▸ RECORDS SUPPLIED:
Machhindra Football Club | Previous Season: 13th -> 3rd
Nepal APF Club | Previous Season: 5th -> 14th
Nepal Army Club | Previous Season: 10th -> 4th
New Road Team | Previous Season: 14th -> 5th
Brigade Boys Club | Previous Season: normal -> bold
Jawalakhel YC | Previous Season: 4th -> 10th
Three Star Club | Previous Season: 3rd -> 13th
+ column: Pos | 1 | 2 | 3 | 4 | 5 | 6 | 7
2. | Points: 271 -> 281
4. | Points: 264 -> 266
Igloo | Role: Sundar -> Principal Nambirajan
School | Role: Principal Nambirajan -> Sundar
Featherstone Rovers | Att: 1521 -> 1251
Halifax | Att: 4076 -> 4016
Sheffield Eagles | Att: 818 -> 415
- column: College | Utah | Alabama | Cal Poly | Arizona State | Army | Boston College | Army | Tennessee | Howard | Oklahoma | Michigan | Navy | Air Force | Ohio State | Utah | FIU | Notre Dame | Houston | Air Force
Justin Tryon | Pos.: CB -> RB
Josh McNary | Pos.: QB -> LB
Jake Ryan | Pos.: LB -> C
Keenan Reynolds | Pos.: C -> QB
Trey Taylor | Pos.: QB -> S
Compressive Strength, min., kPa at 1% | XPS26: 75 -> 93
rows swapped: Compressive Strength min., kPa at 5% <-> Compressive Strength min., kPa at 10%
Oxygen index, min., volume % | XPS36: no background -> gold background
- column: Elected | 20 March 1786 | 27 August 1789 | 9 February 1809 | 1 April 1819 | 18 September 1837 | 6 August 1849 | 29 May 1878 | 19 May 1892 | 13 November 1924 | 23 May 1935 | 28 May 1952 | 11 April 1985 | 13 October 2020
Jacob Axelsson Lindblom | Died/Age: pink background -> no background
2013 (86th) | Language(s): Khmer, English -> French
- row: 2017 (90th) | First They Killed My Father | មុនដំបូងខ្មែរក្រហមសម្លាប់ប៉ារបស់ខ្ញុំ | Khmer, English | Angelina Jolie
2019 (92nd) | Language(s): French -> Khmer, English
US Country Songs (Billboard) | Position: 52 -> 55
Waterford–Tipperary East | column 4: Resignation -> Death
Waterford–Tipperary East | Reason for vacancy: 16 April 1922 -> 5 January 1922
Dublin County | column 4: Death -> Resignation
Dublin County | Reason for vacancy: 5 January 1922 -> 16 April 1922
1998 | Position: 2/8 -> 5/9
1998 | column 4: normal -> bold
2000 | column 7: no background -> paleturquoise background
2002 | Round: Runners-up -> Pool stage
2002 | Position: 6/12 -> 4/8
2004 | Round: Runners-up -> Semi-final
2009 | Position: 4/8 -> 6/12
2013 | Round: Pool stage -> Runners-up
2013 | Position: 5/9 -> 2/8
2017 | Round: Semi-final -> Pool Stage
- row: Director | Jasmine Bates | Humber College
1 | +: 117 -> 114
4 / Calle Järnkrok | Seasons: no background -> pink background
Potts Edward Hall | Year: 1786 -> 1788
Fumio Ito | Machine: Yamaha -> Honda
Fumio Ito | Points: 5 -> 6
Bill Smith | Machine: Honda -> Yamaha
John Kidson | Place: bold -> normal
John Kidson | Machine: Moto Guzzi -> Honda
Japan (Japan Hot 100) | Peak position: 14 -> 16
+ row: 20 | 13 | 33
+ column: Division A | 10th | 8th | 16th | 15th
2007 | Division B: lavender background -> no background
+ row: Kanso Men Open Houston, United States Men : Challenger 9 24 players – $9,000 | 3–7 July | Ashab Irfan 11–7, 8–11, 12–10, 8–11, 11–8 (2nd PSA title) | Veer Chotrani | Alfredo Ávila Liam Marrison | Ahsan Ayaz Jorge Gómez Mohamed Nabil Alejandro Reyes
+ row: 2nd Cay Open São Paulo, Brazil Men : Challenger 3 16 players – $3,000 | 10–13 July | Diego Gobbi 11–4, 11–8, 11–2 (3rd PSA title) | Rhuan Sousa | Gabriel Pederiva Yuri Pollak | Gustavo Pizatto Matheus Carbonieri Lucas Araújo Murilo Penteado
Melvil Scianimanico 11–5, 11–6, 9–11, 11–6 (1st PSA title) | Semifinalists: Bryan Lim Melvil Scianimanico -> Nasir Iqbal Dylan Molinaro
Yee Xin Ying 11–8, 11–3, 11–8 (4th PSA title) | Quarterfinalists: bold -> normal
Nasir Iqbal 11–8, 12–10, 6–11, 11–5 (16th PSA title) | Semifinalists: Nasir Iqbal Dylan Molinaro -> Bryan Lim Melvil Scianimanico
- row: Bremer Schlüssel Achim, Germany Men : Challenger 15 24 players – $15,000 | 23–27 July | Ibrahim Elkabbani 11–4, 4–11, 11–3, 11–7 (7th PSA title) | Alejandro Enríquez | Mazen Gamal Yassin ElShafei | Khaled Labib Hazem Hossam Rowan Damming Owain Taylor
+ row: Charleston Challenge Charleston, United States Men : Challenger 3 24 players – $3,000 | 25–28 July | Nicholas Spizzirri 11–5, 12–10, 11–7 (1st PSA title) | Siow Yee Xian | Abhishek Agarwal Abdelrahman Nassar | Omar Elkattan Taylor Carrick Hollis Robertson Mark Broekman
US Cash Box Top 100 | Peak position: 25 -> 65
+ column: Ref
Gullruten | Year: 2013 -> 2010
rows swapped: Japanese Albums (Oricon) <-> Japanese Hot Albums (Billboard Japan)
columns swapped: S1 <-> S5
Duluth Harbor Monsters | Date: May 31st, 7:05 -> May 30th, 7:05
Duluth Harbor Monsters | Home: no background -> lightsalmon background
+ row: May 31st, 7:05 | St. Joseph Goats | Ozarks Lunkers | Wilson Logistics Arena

▸ AIM OF THE EXERCISE:
Reproduce all of the records above, substituting "Last Season" for every occurrence of "Previous Season" and leaving everything else unchanged.

▸ SOLUTION FOR THIS PROBLEM:
Machhindra Football Club | Last Season: 13th -> 3rd
Nepal APF Club | Last Season: 5th -> 14th
Nepal Army Club | Last Season: 10th -> 4th
New Road Team | Last Season: 14th -> 5th
Brigade Boys Club | Last Season: normal -> bold
Jawalakhel YC | Last Season: 4th -> 10th
Three Star Club | Last Season: 3rd -> 13th
+ column: Pos | 1 | 2 | 3 | 4 | 5 | 6 | 7
2. | Points: 271 -> 281
4. | Points: 264 -> 266
Igloo | Role: Sundar -> Principal Nambirajan
School | Role: Principal Nambirajan -> Sundar
Featherstone Rovers | Att: 1521 -> 1251
Halifax | Att: 4076 -> 4016
Sheffield Eagles | Att: 818 -> 415
- column: College | Utah | Alabama | Cal Poly | Arizona State | Army | Boston College | Army | Tennessee | Howard | Oklahoma | Michigan | Navy | Air Force | Ohio State | Utah | FIU | Notre Dame | Houston | Air Force
Justin Tryon | Pos.: CB -> RB
Josh McNary | Pos.: QB -> LB
Jake Ryan | Pos.: LB -> C
Keenan Reynolds | Pos.: C -> QB
Trey Taylor | Pos.: QB -> S
Compressive Strength, min., kPa at 1% | XPS26: 75 -> 93
rows swapped: Compressive Strength min., kPa at 5% <-> Compressive Strength min., kPa at 10%
Oxygen index, min., volume % | XPS36: no background -> gold background
- column: Elected | 20 March 1786 | 27 August 1789 | 9 February 1809 | 1 April 1819 | 18 September 1837 | 6 August 1849 | 29 May 1878 | 19 May 1892 | 13 November 1924 | 23 May 1935 | 28 May 1952 | 11 April 1985 | 13 October 2020
Jacob Axelsson Lindblom | Died/Age: pink background -> no background
2013 (86th) | Language(s): Khmer, English -> French
- row: 2017 (90th) | First They Killed My Father | មុនដំបូងខ្មែរក្រហមសម្លាប់ប៉ារបស់ខ្ញុំ | Khmer, English | Angelina Jolie
2019 (92nd) | Language(s): French -> Khmer, English
US Country Songs (Billboard) | Position: 52 -> 55
Waterford–Tipperary East | column 4: Resignation -> Death
Waterford–Tipperary East | Reason for vacancy: 16 April 1922 -> 5 January 1922
Dublin County | column 4: Death -> Resignation
Dublin County | Reason for vacancy: 5 January 1922 -> 16 April 1922
1998 | Position: 2/8 -> 5/9
1998 | column 4: normal -> bold
2000 | column 7: no background -> paleturquoise background
2002 | Round: Runners-up -> Pool stage
2002 | Position: 6/12 -> 4/8
2004 | Round: Runners-up -> Semi-final
2009 | Position: 4/8 -> 6/12
2013 | Round: Pool stage -> Runners-up
2013 | Position: 5/9 -> 2/8
2017 | Round: Semi-final -> Pool Stage
- row: Director | Jasmine Bates | Humber College
1 | +: 117 -> 114
4 / Calle Järnkrok | Seasons: no background -> pink background
Potts Edward Hall | Year: 1786 -> 1788
Fumio Ito | Machine: Yamaha -> Honda
Fumio Ito | Points: 5 -> 6
Bill Smith | Machine: Honda -> Yamaha
John Kidson | Place: bold -> normal
John Kidson | Machine: Moto Guzzi -> Honda
Japan (Japan Hot 100) | Peak position: 14 -> 16
+ row: 20 | 13 | 33
+ column: Division A | 10th | 8th | 16th | 15th
2007 | Division B: lavender background -> no background
+ row: Kanso Men Open Houston, United States Men : Challenger 9 24 players – $9,000 | 3–7 July | Ashab Irfan 11–7, 8–11, 12–10, 8–11, 11–8 (2nd PSA title) | Veer Chotrani | Alfredo Ávila Liam Marrison | Ahsan Ayaz Jorge Gómez Mohamed Nabil Alejandro Reyes
+ row: 2nd Cay Open São Paulo, Brazil Men : Challenger 3 16 players – $3,000 | 10–13 July | Diego Gobbi 11–4, 11–8, 11–2 (3rd PSA title) | Rhuan Sousa | Gabriel Pederiva Yuri Pollak | Gustavo Pizatto Matheus Carbonieri Lucas Araújo Murilo Penteado
Melvil Scianimanico 11–5, 11–6, 9–11, 11–6 (1st PSA title) | Semifinalists: Bryan Lim Melvil Scianimanico -> Nasir Iqbal Dylan Molinaro
Yee Xin Ying 11–8, 11–3, 11–8 (4th PSA title) | Quarterfinalists: bold -> normal
Nasir Iqbal 11–8, 12–10, 6–11, 11–5 (16th PSA title) | Semifinalists: Nasir Iqbal Dylan Molinaro -> Bryan Lim Melvil Scianimanico
- row: Bremer Schlüssel Achim, Germany Men : Challenger 15 24 players – $15,000 | 23–27 July | Ibrahim Elkabbani 11–4, 4–11, 11–3, 11–7 (7th PSA title) | Alejandro Enríquez | Mazen Gamal Yassin ElShafei | Khaled Labib Hazem Hossam Rowan Damming Owain Taylor
+ row: Charleston Challenge Charleston, United States Men : Challenger 3 24 players – $3,000 | 25–28 July | Nicholas Spizzirri 11–5, 12–10, 11–7 (1st PSA title) | Siow Yee Xian | Abhishek Agarwal Abdelrahman Nassar | Omar Elkattan Taylor Carrick Hollis Robertson Mark Broekman
US Cash Box Top 100 | Peak position: 25 -> 65
+ column: Ref
Gullruten | Year: 2013 -> 2010
rows swapped: Japanese Albums (Oricon) <-> Japanese Hot Albums (Billboard Japan)
columns swapped: S1 <-> S5
Duluth Harbor Monsters | Date: May 31st, 7:05 -> May 30th, 7:05
Duluth Harbor Monsters | Home: no background -> lightsalmon background
+ row: May 31st, 7:05 | St. Joseph Goats | Ozarks Lunkers | Wilson Logistics Arena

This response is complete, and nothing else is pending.